Task brief: Copy the lines of the listing exactly as they appear, starting with its first line and going on through the line that contains "BeisbolEnCuba.com es un proyecto desarr".

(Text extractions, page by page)
-----

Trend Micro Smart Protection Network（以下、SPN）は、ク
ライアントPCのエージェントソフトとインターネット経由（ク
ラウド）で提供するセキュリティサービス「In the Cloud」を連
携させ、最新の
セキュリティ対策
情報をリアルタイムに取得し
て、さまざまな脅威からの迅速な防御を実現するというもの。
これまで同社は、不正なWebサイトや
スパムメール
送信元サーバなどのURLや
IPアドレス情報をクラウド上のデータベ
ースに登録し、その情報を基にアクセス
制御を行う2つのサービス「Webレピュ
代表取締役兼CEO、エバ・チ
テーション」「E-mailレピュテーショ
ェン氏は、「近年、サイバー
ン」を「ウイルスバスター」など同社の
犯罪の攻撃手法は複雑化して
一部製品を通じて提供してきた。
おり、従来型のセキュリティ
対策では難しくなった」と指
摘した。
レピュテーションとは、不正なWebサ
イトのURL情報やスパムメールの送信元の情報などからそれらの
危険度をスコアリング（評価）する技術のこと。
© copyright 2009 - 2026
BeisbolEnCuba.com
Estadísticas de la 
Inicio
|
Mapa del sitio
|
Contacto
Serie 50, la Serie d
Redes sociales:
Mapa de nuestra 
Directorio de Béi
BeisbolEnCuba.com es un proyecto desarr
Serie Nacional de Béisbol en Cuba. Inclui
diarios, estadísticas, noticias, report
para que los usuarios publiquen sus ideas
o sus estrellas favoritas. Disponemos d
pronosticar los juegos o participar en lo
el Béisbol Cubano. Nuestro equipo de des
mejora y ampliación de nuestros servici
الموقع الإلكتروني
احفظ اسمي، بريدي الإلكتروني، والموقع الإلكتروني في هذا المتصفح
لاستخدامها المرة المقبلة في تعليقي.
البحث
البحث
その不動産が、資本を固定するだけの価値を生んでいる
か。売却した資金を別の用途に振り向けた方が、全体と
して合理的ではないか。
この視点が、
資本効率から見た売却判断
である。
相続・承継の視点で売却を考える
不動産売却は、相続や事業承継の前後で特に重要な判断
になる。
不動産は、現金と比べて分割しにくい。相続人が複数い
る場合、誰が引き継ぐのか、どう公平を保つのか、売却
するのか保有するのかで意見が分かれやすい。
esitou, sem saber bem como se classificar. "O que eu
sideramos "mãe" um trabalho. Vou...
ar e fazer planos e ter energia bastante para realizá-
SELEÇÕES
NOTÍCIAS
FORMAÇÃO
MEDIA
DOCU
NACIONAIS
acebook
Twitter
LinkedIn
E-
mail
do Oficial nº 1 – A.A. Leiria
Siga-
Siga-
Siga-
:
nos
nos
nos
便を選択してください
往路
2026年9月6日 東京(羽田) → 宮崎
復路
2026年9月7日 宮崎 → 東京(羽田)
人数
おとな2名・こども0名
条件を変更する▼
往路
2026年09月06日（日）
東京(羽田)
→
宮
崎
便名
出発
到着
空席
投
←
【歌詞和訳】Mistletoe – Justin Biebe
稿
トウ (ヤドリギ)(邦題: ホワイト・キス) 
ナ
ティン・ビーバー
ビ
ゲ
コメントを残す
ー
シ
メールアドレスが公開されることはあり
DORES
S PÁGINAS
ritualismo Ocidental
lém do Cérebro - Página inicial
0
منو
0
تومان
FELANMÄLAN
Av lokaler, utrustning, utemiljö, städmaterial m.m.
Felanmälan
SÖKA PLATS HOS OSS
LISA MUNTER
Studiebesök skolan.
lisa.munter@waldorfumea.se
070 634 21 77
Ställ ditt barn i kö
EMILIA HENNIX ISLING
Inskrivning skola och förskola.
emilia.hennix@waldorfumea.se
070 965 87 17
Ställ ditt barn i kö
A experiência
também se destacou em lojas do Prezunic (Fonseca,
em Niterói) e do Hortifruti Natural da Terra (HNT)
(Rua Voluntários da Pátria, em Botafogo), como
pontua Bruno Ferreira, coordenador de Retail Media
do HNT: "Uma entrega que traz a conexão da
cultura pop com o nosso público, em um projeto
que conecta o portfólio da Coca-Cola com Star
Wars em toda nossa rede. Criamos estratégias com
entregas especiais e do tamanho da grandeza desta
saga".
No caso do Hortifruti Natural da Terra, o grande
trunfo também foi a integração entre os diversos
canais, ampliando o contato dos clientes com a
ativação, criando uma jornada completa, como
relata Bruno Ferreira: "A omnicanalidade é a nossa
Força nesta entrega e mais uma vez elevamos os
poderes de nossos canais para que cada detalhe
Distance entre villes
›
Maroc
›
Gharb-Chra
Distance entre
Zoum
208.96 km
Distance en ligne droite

-----

Reply:
Trend Micro Smart Protection Network（以下、SPN）は、ク
ライアントPCのエージェントソフトとインターネット経由（ク
ラウド）で提供するセキュリティサービス「In the Cloud」を連
携させ、最新の
セキュリティ対策
情報をリアルタイムに取得し
て、さまざまな脅威からの迅速な防御を実現するというもの。
これまで同社は、不正なWebサイトや
スパムメール
送信元サーバなどのURLや
IPアドレス情報をクラウド上のデータベ
ースに登録し、その情報を基にアクセス
制御を行う2つのサービス「Webレピュ
代表取締役兼CEO、エバ・チ
テーション」「E-mailレピュテーショ
ェン氏は、「近年、サイバー
ン」を「ウイルスバスター」など同社の
犯罪の攻撃手法は複雑化して
一部製品を通じて提供してきた。
おり、従来型のセキュリティ
対策では難しくなった」と指
摘した。
レピュテーションとは、不正なWebサ
イトのURL情報やスパムメールの送信元の情報などからそれらの
危険度をスコアリング（評価）する技術のこと。
© copyright 2009 - 2026
BeisbolEnCuba.com
Estadísticas de la 
Inicio
|
Mapa del sitio
|
Contacto
Serie 50, la Serie d
Redes sociales:
Mapa de nuestra 
Directorio de Béi
BeisbolEnCuba.com es un proyecto desarr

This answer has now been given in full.